The logical place to start, she argues, is by allowing the Bush-era tax cuts to expire as scheduled at the end of 2010. That would restore tax brackets to where they were in the late 1990s, a period of steady economic growth. Obama has said, however, that he'd extend the Bush tax breaks for all but the richest 5 percent of taxpayers.
Extending the tax cuts in their entirety would add $2.6 trillion to the deficit over 10 years. Ending them for the top 5 percent of earners reaps $600 billion in revenues, but still adds $2 trillion to the deficit over 10 years.
"Congress has to pass an extension and President Obama has to sign it. It's a huge thing that is within our policymakers' control right now and that policy experts know something about," Lim Rogers said. "I call that the big policy lever that is available to us, but we seem to be ignoring that it is sitting there glowing red."
Republicans are campaigning against government spending, offering amendment after amendment in Congress to try to reduce it, something they were unable or unwilling to do when they ran Capitol Hill in the Bush years.
"Democrats have promised their health plan will be paid for and won't add to the deficit, but the facts just don't add up. Right now, just one section of the . . . (health committee's) bill would spend $1.3 trillion. It's not plausible that this wouldn't add to the deficit, which has already swelled by more than a trillion dollars, thanks to bailouts and stimulus money," Senate Minority Leader Mitch McConnell, R-Ky, said recently.
"So when Democrats predict their health care plan won't cause people to lose their current insurance and won't add to the national debt, Americans are right to be skeptical."
The nonpartisan Congressional Budget Office said that major parts of the health care bill would add $611 billion to the deficit, about half of what McConnell said, but still a significant amount given the looming crisis.
For now, Republicans aren't saying how they'd raise sufficient revenue to reduce the long-term deficits that will come from the pending boomer retirement.
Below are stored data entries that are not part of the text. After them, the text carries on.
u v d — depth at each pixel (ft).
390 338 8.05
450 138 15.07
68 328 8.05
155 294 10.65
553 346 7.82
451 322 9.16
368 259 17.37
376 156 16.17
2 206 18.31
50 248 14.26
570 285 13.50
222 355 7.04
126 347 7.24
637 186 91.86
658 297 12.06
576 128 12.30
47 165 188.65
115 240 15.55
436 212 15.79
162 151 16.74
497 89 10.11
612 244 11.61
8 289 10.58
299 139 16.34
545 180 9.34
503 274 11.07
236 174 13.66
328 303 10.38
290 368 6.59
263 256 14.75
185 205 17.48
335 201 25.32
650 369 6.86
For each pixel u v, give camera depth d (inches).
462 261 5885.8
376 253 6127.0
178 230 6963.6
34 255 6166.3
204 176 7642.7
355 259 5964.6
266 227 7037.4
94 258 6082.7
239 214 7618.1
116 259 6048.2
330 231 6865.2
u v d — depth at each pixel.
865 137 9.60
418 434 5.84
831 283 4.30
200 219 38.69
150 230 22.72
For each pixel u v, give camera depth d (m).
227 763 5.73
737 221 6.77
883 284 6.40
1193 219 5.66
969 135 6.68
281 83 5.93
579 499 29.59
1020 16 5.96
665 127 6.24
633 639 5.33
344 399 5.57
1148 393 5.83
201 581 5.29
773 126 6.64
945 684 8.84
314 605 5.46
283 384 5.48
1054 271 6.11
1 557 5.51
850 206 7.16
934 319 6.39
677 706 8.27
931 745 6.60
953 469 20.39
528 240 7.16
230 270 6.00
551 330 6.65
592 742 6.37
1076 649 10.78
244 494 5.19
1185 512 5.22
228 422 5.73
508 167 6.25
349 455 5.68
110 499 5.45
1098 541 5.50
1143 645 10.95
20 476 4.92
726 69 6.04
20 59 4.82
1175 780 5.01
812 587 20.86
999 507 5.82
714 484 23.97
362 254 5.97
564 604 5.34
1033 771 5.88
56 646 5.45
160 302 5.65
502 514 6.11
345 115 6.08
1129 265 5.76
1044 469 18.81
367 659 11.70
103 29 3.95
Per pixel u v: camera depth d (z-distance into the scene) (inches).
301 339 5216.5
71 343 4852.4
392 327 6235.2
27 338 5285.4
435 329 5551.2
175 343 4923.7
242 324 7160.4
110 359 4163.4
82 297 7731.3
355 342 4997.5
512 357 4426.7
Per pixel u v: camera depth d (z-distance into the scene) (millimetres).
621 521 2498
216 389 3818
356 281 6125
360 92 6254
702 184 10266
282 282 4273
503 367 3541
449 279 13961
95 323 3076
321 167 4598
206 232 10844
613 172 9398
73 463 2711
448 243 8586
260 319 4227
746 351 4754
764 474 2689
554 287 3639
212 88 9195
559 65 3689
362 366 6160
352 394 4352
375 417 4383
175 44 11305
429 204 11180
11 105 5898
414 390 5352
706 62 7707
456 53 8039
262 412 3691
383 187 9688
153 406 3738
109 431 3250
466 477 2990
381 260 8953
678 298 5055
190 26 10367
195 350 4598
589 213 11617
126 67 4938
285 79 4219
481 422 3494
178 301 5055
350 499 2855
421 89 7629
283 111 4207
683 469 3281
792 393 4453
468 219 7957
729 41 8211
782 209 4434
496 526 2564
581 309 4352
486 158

"The good news is they're waking up the people. The bad news is it is not evident to me (that) they're willing to sit down and put everything on the table," said Isabel Sawhill, a top-level budget official in the Clinton administration.
Another reason to fear the nation's eroding financial outlook: It could raise the cost of borrowing for everyone. If investors who purchase U.S. government debt, mostly China and Japan, view it as risky or fret that inflation could result, they may demand a higher interest-rate return in exchange for their investments.
That higher interest rate would mean even greater interest payments on the debt. That's no farfetched possibility. In March, Chinese Prime Minister Wen Jiabao worried publicly about the safety of investing in U.S. government debt.
"The fears of the market about higher interest rates, inflation . . . are legitimate. They're justifiable," Marty Regalia, the chief economist of the U.S. Chamber of Commerce, said in a recent interview. "They may prove wrong, but it's not like the meandering of deranged minds. We have put things in train that historically, and theoretically, suggest that we are going to have these problems."